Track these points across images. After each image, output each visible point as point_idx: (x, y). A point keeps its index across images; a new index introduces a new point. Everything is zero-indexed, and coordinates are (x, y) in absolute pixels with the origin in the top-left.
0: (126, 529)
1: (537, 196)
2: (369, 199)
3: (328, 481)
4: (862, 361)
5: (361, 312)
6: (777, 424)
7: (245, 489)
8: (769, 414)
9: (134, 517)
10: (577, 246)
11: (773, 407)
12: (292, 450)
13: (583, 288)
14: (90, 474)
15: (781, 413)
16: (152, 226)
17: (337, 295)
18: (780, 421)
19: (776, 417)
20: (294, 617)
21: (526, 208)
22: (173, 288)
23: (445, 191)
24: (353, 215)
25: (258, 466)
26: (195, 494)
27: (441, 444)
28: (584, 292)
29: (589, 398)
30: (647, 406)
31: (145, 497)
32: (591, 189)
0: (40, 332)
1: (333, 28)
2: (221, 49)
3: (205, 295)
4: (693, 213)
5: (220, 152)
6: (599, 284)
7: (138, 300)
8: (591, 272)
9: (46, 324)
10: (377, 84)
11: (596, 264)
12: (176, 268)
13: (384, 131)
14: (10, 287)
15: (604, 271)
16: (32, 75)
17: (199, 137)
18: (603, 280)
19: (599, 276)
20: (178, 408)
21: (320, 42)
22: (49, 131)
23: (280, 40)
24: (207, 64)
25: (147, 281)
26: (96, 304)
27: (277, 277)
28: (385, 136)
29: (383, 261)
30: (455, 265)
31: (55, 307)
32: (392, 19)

Exercise instructions:
Your task is to output exactly the lines running from the one with "24: (353, 215)" through the final line of the material above, with both ends included.

Answer box:
24: (353, 215)
25: (258, 466)
26: (195, 494)
27: (441, 444)
28: (584, 292)
29: (589, 398)
30: (647, 406)
31: (145, 497)
32: (591, 189)
0: (40, 332)
1: (333, 28)
2: (221, 49)
3: (205, 295)
4: (693, 213)
5: (220, 152)
6: (599, 284)
7: (138, 300)
8: (591, 272)
9: (46, 324)
10: (377, 84)
11: (596, 264)
12: (176, 268)
13: (384, 131)
14: (10, 287)
15: (604, 271)
16: (32, 75)
17: (199, 137)
18: (603, 280)
19: (599, 276)
20: (178, 408)
21: (320, 42)
22: (49, 131)
23: (280, 40)
24: (207, 64)
25: (147, 281)
26: (96, 304)
27: (277, 277)
28: (385, 136)
29: (383, 261)
30: (455, 265)
31: (55, 307)
32: (392, 19)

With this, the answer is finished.